▸ **DOCUMENT PASSAGE**
_____

Load Balancing Algorithms | Round Robin to Consistent Hashing

Load balancing distributes traffic across multiple servers to improve availability, reliability, and performance. The algorithm that chooses which server handles each request significantly impacts how well this distribution works. Different algorithms suit different scenarios, and understanding their tradeoffs helps you configure load balancing appropriately.

The ideal algorithm distributes load evenly, responds to server health, minimizes latency, and respects any constraints like session affinity. No single algorithm optimizes all these goals simultaneously, so choosing an algorithm requires understanding your workload's characteristics and priorities.

Round Robin

Round robin is the simplest algorithm: requests go to servers in rotation. Server 1, then server 2, then server 3, then back to server 1. Every server receives the same number of requests over time.

This implementation shows the core logic. The modulo operator ensures you cycle back to the first server after reaching the last.

class RoundRobinBalancer:
    def __init__(self, servers):
        self.servers = servers
        self.current = 0

    def next_server(self):
        server = self.servers[self.current]
        self.current = (self.current + 1) % len(self.servers)
        return server

Round robin works well when servers have equal capacity and requests have similar costs. It's simple, predictable, and adds no overhead. Most load balancers default to round robin because it handles common cases well.

Round robin fails when assumptions don't hold. If one server is slower than others, it receives the same request rate but can't process them as quickly. Requests queue up; latency increases; eventually the server becomes overloaded while faster servers sit partially idle. Similarly, if some requests are more expensive than others, unlucky servers might receive disproportionate work.

Weighted Round Robin

Weighted round robin extends round robin to handle servers with different capacities. Servers with higher weights receive proportionally more requests. A server with weight 3 receives three times as many requests as a server with weight 1.

The following implementation uses a smooth weighted round robin algorithm. Rather than sending three consecutive requests to a weight-3 server, it interleaves requests for more even distribution.

class WeightedRoundRobinBalancer:
    def __init__(self, servers):
        # servers: [(server, weight), ...]
        self.servers = servers
        self.weights = [w for _, w in servers]
        self.current_weights = [0] * len(servers)

_____

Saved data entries

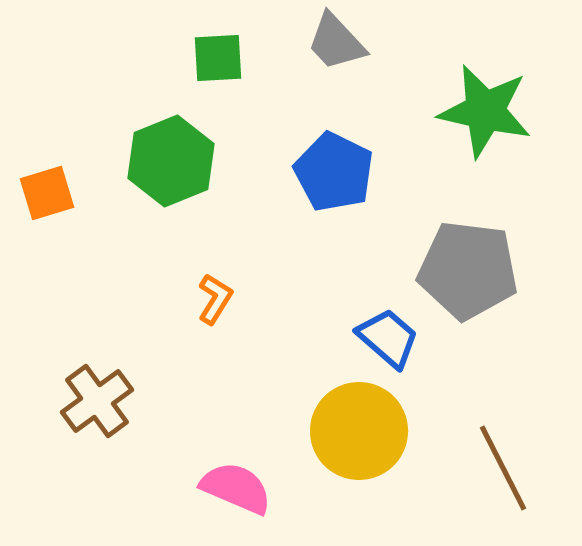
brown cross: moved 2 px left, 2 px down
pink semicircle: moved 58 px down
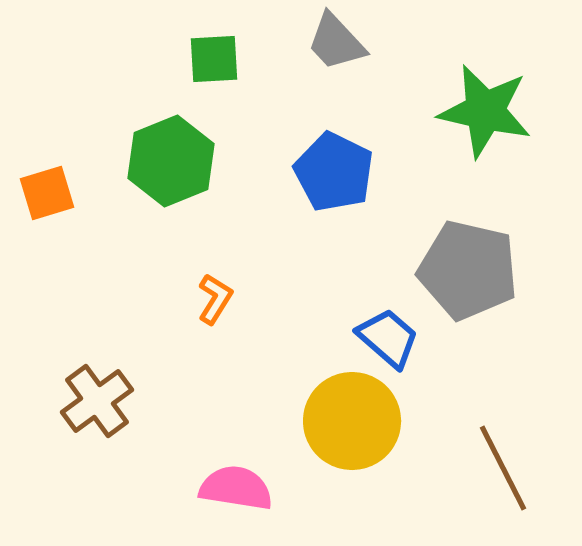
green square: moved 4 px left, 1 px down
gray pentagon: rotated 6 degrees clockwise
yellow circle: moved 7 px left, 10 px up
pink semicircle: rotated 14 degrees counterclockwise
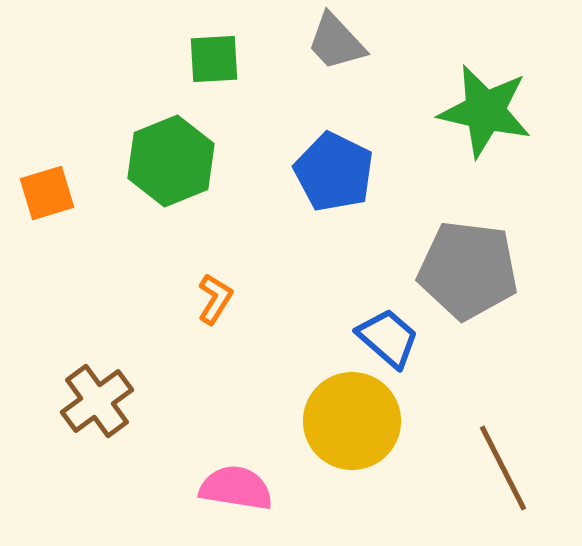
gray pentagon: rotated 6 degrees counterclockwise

_____

▸ **WRITTEN TASKS**
**A.** From the load balancing article above, write out everything from "The following implementation" down to "[0] * len(servers)".
**B.** Resume the article on load balancing algorithms, carrying it on from the point where it stops.

▸ **OUTPUTS FOR THE TASKS**
**A.**
The following implementation uses a smooth weighted round robin algorithm. Rather than sending three consecutive requests to a weight-3 server, it interleaves requests for more even distribution.

class WeightedRoundRobinBalancer:
    def __init__(self, servers):
        # servers: [(server, weight), ...]
        self.servers = servers
        self.weights = [w for _, w in servers]
        self.current_weights = [0] * len(servers)

**B.**
    def next_server(self):
        # Add weights to current weights
        for i in range(len(self.servers)):
            self.current_weights[i] += self.weights[i]

        # Select server with highest current weight
        max_idx = self.current_weights.index(max(self.current_weights))

        # Reduce selected server's current weight
        self.current_weights[max_idx] -= sum(self.weights)

        return self.servers[max_idx][0]

The algorithm maintains running totals that ensure requests distribute smoothly according to weights. This prevents bursts of traffic to any single server.

Weights can be set based on server specifications (CPU, memory), observed capacity, or deployment configuration. When auto-scaling adds instances of different sizes, weights ensure appropriate distribution.

The challenge is setting weights correctly. Manual weight configuration doesn't adapt to changing conditions. A server experiencing issues might still have high weight. Some systems dynamically adjust weights based on observed performance.

Least Connections

Least connections routes requests to the server with fewest active connections. This naturally adapts to server capacity and request cost. A fast server completes requests quickly, reducing its connection count and attracting more requests. A slow server accumulates connections and receives fewer new requests.

This implementation tracks active connections and requires you to call release() when a request completes.

class LeastConnectionsBalancer:
    def __init__(self, servers):
        self.servers = servers
        self.connections = {server: 0 for server in servers}

    def next_server(self):
        # Find server with minimum connections
        server = min(self.servers, key=lambda s: self.connections[s])
        self.connections[server] += 1
        return server

    def release(self, server):
        self.connections[server] -= 1

Least connections handles variable request costs better than round robin. Long-running requests don't cause imbalance because they maintain their connection count. The algorithm naturally accounts for server speed differences without explicit configuration.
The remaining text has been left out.